- **BRIEF**
Please repeat only the stretch of records running from the first line through the line that contains "Entre el lunes".

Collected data
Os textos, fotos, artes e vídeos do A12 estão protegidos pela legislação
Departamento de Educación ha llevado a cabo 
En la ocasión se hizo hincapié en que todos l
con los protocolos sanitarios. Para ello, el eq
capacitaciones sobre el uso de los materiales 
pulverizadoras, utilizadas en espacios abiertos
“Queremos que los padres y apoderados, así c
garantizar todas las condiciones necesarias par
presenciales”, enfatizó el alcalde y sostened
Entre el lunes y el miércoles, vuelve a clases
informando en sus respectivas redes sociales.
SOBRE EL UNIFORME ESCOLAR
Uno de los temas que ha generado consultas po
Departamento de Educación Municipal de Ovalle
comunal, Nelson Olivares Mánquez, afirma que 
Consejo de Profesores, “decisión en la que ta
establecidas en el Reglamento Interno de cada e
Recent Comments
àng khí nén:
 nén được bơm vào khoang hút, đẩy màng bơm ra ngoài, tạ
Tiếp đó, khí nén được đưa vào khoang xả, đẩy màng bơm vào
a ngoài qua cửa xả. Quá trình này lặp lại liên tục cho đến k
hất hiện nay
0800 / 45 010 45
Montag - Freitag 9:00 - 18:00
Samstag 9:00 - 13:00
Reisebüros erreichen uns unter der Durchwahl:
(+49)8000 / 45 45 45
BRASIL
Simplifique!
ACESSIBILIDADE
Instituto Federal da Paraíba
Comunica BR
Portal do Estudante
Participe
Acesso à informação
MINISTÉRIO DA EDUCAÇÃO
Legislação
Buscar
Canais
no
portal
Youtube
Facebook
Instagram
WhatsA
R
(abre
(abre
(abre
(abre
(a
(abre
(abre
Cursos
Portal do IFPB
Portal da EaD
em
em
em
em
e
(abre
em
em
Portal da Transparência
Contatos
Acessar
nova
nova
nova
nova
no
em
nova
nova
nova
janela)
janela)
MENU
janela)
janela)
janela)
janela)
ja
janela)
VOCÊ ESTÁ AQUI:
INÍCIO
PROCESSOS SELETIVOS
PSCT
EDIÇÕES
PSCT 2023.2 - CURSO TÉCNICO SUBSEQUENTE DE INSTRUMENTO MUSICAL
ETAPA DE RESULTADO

- **TASK ANSWER**
Os textos, fotos, artes e vídeos do A12 estão protegidos pela legislação
Departamento de Educación ha llevado a cabo 
En la ocasión se hizo hincapié en que todos l
con los protocolos sanitarios. Para ello, el eq
capacitaciones sobre el uso de los materiales 
pulverizadoras, utilizadas en espacios abiertos
“Queremos que los padres y apoderados, así c
garantizar todas las condiciones necesarias par
presenciales”, enfatizó el alcalde y sostened
Entre el lunes y el miércoles, vuelve a clases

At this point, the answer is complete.